* **Work order**:
Repeat the data exactly, every last line of it.

* **Exercise input**:

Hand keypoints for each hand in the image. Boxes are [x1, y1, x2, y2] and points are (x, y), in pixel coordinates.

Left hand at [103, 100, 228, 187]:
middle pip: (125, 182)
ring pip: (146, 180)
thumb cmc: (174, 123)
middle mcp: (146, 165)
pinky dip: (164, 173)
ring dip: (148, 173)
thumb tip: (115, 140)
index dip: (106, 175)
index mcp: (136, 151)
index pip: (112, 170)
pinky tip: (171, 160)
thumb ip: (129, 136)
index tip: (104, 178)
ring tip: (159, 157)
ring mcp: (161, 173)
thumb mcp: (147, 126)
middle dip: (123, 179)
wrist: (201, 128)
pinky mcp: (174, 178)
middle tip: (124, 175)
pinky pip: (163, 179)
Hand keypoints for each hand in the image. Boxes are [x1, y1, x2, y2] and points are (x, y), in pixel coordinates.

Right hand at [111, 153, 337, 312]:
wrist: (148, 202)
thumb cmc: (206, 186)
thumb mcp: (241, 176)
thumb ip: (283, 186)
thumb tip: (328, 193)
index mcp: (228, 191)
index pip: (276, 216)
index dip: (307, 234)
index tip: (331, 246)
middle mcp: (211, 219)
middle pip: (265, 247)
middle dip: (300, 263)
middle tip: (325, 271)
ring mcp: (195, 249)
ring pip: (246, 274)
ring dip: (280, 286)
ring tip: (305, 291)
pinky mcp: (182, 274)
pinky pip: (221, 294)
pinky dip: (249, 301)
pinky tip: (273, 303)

* **Exercise output**:
Hand keypoints for each hand in the image. Boxes are [x1, y1, x2, y2] and points are (x, y), in pixel coordinates.

Left hand at [103, 100, 228, 187]:
middle pip: (125, 182)
ring pip: (146, 180)
thumb cmc: (174, 123)
middle mcp: (146, 165)
pinky dip: (164, 173)
ring dip: (148, 173)
thumb tip: (115, 140)
index dip: (106, 175)
index mcp: (136, 151)
index pip: (112, 170)
pinky tip: (171, 160)
thumb ip: (129, 136)
index tip: (104, 178)
ring tip: (159, 157)
ring mcp: (161, 173)
thumb mcp: (147, 126)
middle dip: (123, 179)
wrist: (201, 128)
pinky mcp: (174, 178)
middle tip: (124, 175)
pinky pip: (163, 179)
Hand keypoints for each hand in the image. Boxes are [x1, y1, x2, y2] and points are (x, y), in pixel coordinates.

Right hand at [111, 153, 337, 312]:
wrist: (148, 202)
thumb cmc: (206, 186)
thumb mcp: (241, 176)
thumb ip: (283, 186)
thumb tip: (328, 193)
index mcp: (228, 191)
index pip: (276, 216)
index dip: (307, 234)
index tip: (331, 246)
middle mcp: (211, 219)
middle pip: (265, 247)
middle dip: (300, 263)
middle tip: (325, 271)
ring mcp: (195, 249)
ring pip: (246, 274)
ring dip: (280, 286)
ring tip: (305, 291)
pinky mcp: (182, 274)
pinky pip: (221, 294)
pinky dip: (249, 301)
pinky tip: (273, 303)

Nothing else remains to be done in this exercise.